— START OF Dataset rows —
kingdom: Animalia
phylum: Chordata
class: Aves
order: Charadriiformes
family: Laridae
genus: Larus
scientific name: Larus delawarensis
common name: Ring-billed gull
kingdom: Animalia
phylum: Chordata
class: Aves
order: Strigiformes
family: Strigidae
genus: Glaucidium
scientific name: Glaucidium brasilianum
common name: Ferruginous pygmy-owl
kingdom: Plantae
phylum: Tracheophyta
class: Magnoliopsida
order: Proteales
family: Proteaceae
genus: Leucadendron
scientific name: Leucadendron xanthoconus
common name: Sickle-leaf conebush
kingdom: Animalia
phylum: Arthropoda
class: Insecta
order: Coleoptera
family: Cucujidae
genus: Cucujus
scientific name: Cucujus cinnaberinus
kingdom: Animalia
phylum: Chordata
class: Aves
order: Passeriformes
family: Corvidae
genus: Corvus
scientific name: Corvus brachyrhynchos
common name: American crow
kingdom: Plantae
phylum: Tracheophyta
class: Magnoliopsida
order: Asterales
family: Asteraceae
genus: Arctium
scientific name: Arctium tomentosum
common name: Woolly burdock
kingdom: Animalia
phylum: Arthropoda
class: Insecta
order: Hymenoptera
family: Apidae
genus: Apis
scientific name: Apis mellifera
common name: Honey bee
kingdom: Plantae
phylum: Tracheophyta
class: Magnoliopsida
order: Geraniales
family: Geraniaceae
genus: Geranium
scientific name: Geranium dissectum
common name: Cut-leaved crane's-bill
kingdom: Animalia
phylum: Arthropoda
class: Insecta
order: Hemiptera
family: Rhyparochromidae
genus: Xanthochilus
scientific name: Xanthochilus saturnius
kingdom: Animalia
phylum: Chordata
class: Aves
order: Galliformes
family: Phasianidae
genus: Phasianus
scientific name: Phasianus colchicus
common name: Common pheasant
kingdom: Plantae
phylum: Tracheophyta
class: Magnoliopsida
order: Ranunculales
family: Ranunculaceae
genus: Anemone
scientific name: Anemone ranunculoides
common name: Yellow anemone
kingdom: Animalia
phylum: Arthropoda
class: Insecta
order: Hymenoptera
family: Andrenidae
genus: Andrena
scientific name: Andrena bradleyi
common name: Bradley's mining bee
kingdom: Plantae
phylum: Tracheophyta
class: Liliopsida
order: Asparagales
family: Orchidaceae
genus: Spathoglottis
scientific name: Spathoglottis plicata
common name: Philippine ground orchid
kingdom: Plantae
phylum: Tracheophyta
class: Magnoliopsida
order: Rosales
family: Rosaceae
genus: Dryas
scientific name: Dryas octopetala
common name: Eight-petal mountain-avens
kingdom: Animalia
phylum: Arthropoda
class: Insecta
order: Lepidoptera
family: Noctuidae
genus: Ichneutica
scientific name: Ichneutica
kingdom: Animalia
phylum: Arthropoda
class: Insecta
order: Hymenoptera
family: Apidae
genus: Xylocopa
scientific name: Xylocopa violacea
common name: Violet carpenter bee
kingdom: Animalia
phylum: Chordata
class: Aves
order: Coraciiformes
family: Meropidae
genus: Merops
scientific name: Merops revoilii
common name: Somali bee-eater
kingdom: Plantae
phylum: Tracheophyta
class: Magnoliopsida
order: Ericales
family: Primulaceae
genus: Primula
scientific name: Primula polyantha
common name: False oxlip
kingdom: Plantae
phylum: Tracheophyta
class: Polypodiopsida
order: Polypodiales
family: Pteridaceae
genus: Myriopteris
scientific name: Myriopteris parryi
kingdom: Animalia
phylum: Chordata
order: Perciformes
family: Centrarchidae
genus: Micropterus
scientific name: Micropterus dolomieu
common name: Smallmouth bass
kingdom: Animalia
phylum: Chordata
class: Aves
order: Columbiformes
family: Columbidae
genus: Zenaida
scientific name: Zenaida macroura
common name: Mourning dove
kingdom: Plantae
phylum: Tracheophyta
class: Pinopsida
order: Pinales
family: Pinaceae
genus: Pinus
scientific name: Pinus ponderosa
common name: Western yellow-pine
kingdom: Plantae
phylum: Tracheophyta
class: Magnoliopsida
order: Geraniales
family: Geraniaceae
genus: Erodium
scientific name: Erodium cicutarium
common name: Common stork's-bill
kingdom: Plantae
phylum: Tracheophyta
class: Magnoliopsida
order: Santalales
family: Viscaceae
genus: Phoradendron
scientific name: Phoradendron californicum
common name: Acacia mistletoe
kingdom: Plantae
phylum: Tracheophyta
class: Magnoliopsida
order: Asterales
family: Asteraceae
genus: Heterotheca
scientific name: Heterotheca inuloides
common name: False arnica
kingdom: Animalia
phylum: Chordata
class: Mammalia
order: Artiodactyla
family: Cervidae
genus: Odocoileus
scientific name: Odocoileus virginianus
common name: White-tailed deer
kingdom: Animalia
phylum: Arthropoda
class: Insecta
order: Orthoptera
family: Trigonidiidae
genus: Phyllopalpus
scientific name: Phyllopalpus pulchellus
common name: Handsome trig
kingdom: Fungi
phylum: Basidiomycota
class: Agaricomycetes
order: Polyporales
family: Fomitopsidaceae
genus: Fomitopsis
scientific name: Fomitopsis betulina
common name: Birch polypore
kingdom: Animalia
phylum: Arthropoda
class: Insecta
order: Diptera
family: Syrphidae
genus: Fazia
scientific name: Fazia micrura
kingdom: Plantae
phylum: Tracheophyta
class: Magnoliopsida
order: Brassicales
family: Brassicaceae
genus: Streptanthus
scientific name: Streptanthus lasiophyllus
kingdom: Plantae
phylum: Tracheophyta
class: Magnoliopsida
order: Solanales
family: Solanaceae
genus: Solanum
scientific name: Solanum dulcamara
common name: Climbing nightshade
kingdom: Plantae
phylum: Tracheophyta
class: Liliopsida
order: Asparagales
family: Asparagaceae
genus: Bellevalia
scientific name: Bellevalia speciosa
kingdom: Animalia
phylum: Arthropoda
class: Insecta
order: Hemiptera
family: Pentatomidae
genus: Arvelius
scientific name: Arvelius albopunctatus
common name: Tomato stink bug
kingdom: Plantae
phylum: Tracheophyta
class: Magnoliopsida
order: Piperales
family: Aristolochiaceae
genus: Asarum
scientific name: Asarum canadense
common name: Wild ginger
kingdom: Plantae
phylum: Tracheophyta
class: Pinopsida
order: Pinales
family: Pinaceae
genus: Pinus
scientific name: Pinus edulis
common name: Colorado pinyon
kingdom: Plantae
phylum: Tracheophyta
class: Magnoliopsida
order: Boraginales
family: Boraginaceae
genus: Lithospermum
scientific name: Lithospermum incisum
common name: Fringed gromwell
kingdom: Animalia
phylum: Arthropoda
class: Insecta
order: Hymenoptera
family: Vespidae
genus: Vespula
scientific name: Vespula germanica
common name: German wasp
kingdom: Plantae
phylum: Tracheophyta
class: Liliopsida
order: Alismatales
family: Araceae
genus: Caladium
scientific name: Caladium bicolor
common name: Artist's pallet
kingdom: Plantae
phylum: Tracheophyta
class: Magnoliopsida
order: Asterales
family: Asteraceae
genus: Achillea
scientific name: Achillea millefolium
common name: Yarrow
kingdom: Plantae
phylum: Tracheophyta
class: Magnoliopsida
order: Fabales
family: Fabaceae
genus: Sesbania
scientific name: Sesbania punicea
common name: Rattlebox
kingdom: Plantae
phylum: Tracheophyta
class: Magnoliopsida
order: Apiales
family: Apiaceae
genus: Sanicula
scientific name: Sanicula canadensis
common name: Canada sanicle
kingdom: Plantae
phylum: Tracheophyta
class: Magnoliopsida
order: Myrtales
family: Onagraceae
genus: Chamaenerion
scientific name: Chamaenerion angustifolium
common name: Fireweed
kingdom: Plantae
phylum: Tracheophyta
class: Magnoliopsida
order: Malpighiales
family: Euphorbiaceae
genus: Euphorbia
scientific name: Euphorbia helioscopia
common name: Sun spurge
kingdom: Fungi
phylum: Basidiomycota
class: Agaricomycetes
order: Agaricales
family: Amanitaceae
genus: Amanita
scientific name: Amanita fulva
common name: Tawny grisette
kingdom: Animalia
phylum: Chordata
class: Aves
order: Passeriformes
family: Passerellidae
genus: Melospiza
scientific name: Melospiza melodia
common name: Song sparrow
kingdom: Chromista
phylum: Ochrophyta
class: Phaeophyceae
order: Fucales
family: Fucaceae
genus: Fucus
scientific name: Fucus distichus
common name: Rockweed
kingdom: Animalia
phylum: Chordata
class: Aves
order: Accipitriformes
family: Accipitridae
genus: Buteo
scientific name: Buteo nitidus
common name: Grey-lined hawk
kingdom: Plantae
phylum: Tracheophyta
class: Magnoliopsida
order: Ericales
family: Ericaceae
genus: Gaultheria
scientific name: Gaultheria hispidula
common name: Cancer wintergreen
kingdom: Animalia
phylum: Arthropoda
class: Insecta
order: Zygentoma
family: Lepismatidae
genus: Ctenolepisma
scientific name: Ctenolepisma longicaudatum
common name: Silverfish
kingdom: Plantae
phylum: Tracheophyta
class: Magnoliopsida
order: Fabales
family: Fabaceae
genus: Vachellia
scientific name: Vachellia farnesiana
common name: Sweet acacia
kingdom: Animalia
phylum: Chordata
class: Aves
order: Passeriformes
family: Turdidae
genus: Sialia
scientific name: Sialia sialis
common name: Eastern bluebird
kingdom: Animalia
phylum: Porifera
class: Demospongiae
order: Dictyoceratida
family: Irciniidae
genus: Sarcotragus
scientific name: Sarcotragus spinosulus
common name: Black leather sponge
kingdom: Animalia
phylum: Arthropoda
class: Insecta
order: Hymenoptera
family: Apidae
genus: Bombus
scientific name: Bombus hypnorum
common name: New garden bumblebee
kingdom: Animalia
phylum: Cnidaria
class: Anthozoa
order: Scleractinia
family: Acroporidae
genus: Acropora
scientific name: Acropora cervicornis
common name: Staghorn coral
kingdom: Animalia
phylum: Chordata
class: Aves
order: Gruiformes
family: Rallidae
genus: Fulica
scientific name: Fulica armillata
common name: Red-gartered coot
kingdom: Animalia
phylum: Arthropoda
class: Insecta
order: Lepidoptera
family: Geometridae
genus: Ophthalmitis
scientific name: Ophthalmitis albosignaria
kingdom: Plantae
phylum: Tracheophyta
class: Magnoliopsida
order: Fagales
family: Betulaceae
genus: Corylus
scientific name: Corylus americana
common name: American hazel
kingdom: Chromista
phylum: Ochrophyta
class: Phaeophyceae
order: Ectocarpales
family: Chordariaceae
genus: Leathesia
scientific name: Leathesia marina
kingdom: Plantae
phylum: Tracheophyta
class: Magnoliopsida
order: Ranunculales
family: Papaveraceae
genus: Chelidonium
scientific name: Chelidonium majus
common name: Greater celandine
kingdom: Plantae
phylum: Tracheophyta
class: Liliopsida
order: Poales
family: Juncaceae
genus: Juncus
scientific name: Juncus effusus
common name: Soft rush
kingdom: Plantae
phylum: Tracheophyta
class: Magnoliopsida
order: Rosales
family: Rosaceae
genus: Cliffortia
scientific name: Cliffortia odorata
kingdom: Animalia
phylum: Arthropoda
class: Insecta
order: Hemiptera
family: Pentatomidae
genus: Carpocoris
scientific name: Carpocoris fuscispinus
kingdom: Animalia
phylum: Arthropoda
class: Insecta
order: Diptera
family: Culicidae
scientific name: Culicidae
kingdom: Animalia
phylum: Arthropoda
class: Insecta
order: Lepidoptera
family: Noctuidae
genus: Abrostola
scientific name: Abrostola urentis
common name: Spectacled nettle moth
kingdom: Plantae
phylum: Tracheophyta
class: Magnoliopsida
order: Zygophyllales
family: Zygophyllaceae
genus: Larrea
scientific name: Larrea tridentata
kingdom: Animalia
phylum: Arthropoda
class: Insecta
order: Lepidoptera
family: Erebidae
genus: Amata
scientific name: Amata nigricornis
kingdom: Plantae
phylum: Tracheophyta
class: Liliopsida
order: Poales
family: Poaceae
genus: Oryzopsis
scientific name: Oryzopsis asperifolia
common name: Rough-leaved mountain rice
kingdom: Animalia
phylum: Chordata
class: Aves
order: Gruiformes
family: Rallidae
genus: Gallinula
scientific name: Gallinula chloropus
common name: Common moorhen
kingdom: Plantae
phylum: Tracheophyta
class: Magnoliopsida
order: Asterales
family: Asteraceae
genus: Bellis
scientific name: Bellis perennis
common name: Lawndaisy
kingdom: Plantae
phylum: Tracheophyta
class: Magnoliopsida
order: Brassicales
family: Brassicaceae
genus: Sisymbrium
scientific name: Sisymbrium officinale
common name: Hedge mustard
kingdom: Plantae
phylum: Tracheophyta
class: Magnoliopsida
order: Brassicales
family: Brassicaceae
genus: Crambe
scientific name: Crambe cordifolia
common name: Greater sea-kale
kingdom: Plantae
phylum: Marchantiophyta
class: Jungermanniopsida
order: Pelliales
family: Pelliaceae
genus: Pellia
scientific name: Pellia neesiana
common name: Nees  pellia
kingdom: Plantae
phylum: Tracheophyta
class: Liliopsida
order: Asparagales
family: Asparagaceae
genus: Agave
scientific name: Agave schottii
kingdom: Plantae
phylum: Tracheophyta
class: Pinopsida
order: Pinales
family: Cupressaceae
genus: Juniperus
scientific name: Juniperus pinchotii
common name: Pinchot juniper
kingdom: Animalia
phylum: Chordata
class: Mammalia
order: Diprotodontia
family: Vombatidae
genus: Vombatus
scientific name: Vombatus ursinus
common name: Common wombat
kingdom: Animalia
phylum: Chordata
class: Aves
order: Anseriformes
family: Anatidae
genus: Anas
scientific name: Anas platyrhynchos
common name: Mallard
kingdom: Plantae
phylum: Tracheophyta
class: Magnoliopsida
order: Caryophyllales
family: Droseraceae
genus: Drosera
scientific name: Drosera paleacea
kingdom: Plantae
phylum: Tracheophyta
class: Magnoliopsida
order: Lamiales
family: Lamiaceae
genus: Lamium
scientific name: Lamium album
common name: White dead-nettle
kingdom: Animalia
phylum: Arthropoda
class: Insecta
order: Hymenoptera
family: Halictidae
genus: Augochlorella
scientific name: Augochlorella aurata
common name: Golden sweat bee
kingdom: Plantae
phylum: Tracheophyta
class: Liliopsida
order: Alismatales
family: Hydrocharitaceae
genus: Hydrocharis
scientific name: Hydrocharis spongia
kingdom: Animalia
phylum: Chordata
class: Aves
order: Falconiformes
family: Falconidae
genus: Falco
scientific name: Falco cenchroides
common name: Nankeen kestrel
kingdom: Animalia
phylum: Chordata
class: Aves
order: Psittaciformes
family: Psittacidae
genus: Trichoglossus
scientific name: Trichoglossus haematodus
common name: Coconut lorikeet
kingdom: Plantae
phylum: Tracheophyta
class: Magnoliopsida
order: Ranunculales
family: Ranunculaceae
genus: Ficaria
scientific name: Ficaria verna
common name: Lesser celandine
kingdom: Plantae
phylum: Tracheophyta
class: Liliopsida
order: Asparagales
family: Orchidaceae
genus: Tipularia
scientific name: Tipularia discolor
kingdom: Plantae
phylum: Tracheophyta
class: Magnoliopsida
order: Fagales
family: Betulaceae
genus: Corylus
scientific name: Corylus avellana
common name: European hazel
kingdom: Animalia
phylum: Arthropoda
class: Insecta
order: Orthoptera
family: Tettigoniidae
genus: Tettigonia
— END OF Dataset rows —
> **Task requirements**
Convert the records above, from their first line through the line containing "family: Strigidae" (both included), into a Markdown table with the columns Row and Line. Put the row number under Row and the line under Line, and leave out blank lines.

> **Solved exercise**
| Row | Line |
|---|---|
| 1 | kingdom: Animalia |
| 2 | phylum: Chordata |
| 3 | class: Aves |
| 4 | order: Charadriiformes |
| 5 | family: Laridae |
| 6 | genus: Larus |
| 7 | scientific name: Larus delawarensis |
| 8 | common name: Ring-billed gull |
| 9 | kingdom: Animalia |
| 10 | phylum: Chordata |
| 11 | class: Aves |
| 12 | order: Strigiformes |
| 13 | family: Strigidae |